Clues to the answers to these questions are found within the report. The synthesis report reads more akin to an executive summary. There is no data or data analysis presented in the report. Littered with statements that begin with “One (diocesan) submission stated…” it is impossible to understand how representative cherry-picked statements are of the views of the many thousands who participated.
There is no movement through the process from individual submissions, parish consultations and syntheses, to diocesan and up to the national level. There is no quantifiable breakdown of views or opinions. The reader is left to trust that the steering committee has accurately and truly presented the consultation in all its depth and variety.
Despite the observation early in the report that it was difficult to generate involvement of young people and other hard-to-reach groups, the report itself is nevertheless heavily weighted towards their views. The Cork & Ross diocesan report stated that “one of the challenges of the journey thus far has been the difficulty of engaging with those who are marginalised or disengaged … A key issue appeared to be the challenge of getting beyond the representative bodies and the difficulty of meeting the individuals.”
However, contrary traditionalist voices are almost absent from the synthesis report, which goes so far as to elevate the voice of minority groups such as the LGBTQ+ consultation held in Elphin: “the visceral clarity of this particular focus group gave life to the rather more tentative and generalised positions on inclusion offered elsewhere, pointing to the value of hearing directly the voices of the excluded or disaffected.”
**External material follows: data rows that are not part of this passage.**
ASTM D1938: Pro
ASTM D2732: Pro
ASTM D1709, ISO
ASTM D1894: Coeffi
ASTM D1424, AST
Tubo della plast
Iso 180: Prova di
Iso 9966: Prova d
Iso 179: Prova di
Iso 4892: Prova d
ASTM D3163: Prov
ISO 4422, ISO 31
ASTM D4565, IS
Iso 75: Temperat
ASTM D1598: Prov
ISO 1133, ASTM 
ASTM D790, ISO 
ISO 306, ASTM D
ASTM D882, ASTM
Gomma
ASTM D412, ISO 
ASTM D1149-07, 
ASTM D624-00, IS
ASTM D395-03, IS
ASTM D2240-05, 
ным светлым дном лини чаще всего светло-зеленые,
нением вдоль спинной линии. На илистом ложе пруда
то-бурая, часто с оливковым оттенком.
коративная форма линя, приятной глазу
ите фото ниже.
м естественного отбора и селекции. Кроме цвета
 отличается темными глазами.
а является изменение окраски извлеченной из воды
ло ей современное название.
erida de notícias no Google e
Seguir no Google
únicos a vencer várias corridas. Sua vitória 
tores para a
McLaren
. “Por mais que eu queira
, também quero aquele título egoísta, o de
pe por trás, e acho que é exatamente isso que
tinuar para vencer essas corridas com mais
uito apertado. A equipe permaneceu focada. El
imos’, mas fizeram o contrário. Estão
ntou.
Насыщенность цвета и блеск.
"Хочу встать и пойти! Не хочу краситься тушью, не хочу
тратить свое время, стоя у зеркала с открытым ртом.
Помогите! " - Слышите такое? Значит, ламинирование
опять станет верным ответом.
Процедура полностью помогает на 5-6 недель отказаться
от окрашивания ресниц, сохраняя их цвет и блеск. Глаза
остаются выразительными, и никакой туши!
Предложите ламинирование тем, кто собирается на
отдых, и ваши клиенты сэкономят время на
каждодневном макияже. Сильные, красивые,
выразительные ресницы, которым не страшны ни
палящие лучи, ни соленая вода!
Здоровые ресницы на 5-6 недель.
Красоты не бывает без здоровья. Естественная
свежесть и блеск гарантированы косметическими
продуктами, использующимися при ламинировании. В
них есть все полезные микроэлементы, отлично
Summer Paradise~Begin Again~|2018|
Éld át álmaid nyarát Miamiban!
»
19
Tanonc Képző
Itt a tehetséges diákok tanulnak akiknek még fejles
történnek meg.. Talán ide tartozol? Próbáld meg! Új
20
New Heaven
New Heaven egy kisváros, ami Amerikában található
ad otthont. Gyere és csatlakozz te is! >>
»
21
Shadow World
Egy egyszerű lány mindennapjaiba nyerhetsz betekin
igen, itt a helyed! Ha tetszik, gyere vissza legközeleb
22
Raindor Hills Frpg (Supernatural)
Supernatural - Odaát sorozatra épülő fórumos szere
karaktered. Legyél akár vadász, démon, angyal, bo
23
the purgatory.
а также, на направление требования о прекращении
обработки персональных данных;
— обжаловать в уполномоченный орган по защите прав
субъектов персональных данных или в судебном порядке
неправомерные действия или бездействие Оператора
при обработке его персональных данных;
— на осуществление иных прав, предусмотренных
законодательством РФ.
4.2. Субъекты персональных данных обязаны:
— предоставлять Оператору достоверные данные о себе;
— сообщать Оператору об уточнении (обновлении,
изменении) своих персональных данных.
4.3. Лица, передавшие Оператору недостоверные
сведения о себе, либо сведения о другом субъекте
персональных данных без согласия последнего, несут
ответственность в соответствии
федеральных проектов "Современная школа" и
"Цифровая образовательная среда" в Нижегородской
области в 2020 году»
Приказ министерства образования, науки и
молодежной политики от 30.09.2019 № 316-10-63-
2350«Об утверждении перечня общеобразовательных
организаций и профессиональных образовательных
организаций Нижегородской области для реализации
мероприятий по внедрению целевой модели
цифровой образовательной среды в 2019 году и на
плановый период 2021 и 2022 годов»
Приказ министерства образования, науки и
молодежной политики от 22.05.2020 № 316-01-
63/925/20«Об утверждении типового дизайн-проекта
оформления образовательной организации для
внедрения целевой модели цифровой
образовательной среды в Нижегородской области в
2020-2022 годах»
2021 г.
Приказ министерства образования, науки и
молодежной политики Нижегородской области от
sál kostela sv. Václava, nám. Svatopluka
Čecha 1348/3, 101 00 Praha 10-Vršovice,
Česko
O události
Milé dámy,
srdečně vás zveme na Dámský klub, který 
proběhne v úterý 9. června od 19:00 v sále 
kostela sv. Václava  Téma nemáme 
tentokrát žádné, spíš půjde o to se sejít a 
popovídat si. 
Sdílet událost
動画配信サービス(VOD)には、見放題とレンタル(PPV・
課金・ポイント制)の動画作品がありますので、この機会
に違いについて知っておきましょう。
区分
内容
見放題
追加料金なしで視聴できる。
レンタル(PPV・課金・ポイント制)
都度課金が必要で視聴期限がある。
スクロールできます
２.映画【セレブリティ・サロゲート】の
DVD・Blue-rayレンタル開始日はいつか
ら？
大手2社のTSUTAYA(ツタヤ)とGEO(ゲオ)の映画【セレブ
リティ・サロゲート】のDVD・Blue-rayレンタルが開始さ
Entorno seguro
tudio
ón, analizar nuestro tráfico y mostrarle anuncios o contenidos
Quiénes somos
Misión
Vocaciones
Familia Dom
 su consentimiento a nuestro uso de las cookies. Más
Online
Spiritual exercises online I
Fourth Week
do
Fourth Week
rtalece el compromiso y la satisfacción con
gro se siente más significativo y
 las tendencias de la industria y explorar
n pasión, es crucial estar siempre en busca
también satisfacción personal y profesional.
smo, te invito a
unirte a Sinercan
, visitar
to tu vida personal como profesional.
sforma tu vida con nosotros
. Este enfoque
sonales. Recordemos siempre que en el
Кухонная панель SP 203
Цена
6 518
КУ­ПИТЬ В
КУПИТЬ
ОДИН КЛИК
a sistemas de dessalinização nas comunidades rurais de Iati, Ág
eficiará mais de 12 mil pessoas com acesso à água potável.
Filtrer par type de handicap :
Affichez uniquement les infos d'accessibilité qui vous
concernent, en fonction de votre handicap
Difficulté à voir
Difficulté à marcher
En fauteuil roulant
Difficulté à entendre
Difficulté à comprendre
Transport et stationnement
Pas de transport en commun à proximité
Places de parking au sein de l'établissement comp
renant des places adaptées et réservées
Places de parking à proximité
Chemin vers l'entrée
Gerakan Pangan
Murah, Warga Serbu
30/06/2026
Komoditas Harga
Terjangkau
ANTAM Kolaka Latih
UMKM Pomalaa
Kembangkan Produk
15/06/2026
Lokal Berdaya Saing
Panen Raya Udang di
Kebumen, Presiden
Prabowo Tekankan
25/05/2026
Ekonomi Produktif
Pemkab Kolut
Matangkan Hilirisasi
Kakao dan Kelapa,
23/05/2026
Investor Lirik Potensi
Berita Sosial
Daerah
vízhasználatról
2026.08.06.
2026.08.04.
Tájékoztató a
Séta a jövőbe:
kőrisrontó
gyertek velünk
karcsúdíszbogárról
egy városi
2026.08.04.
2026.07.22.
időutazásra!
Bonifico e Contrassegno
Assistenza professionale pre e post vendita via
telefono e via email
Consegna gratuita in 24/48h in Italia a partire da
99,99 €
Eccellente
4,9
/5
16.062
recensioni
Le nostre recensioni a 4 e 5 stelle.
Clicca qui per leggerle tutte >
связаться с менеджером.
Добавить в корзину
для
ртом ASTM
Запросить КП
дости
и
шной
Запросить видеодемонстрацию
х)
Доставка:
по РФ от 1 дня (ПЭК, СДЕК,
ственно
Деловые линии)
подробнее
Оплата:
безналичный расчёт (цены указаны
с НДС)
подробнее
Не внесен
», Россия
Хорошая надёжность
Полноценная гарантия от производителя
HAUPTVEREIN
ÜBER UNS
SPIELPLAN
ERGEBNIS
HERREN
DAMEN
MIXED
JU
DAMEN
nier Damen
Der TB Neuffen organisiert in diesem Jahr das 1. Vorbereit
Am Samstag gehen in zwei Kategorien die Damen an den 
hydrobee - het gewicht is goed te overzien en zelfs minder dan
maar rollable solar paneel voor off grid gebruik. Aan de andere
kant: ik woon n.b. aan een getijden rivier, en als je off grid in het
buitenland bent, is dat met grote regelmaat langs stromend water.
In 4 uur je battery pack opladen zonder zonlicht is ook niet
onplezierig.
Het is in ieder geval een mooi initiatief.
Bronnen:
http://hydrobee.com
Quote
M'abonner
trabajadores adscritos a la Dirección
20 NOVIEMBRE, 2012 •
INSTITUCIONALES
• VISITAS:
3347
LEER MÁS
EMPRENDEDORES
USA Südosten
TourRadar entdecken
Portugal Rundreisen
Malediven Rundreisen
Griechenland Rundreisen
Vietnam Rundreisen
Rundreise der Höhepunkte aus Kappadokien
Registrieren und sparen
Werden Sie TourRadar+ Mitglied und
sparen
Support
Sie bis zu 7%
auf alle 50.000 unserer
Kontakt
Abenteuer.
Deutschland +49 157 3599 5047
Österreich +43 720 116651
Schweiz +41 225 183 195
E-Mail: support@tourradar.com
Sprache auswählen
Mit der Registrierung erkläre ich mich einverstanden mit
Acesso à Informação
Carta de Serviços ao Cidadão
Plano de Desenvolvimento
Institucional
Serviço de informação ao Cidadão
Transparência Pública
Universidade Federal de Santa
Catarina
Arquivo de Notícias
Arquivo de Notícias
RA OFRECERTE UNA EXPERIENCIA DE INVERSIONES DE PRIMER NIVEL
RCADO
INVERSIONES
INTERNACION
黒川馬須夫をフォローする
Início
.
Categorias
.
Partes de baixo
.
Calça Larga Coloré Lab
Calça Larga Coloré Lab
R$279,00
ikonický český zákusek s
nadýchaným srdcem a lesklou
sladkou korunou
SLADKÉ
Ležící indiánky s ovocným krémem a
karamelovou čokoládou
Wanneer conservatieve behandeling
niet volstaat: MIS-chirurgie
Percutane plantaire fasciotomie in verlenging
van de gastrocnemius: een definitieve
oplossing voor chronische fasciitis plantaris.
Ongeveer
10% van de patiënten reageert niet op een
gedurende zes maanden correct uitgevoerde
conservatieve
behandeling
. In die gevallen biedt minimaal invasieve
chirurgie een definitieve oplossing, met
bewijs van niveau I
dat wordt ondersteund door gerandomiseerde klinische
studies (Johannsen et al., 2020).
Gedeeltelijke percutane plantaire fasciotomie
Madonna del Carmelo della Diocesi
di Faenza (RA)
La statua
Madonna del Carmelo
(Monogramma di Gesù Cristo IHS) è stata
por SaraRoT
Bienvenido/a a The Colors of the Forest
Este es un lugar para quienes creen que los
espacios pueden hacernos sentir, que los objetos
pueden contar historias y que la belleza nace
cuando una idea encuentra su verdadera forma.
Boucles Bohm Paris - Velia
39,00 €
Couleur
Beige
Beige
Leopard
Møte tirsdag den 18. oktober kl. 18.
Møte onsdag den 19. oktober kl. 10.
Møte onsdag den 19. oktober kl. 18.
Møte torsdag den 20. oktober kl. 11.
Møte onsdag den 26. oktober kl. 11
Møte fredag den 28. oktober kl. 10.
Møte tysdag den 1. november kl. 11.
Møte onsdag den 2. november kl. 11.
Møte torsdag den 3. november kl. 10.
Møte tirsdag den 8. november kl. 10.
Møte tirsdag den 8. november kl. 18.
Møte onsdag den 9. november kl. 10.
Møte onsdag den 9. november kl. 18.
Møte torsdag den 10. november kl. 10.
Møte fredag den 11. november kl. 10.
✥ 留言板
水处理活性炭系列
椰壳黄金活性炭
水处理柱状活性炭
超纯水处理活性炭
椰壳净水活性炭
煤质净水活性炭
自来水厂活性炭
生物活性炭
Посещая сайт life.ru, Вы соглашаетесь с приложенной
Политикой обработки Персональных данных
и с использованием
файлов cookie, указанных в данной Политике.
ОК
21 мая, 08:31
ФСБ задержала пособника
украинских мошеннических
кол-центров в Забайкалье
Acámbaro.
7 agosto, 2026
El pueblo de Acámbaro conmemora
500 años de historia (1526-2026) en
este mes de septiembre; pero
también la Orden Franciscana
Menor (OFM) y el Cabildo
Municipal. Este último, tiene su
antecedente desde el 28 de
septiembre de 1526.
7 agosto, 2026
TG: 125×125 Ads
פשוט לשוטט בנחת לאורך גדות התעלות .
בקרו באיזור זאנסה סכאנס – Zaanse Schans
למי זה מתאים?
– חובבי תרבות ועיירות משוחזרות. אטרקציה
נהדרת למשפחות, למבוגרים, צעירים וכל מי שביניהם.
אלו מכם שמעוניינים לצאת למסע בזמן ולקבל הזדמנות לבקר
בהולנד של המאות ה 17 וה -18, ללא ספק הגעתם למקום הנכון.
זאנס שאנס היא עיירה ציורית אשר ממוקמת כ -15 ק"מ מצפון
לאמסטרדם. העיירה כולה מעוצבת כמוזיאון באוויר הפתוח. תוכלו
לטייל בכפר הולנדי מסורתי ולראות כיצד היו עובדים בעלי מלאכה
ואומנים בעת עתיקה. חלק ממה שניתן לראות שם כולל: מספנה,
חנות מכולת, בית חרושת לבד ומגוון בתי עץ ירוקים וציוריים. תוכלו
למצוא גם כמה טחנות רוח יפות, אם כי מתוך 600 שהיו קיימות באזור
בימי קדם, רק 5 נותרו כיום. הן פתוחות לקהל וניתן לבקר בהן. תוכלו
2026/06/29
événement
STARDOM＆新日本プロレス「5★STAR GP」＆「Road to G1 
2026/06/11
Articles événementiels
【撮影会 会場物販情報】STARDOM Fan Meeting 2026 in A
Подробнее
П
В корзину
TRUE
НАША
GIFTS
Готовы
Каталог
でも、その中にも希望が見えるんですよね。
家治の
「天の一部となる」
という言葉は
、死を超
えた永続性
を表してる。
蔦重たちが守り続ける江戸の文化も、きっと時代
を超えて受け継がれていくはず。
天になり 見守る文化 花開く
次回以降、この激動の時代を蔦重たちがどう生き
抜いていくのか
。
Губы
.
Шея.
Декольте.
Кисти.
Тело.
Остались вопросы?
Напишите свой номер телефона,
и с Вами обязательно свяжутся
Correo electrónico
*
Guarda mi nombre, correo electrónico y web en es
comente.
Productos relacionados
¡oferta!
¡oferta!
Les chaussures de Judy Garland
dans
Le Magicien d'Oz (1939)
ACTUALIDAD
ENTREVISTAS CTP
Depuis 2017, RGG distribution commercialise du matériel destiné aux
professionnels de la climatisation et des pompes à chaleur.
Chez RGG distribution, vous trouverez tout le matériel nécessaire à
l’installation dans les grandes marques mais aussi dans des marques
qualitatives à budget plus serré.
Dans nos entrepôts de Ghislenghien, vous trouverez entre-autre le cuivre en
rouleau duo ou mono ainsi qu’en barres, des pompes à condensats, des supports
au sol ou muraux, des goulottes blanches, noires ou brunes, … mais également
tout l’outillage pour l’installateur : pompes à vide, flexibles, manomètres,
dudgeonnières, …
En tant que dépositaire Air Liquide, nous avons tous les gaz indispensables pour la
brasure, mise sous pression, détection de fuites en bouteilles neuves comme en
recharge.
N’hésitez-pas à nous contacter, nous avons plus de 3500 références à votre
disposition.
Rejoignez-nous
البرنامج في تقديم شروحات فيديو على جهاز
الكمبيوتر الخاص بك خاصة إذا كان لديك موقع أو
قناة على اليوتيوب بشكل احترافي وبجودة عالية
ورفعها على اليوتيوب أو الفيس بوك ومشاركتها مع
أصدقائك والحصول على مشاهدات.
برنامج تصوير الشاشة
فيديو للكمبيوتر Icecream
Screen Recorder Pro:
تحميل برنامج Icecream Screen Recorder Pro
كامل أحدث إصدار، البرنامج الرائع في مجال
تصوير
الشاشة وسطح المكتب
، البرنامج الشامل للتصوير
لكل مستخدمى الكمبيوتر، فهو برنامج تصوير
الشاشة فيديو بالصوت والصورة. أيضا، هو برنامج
The Irish bishops’ synthesis report presents a people of God who no longer want a Catholic Church that remains Catholic, but one that reflects the world around it. While unable to investigate more deeply because of the lack of detailed information in the report, if this is a fair reflection of the views of the Irish faithful, then the Church in Ireland is not looking to what God wants from them, but demanding change in dogma and Canon Law. If the report is right about one thing, then it is that there is a crisis of faith formation in Ireland.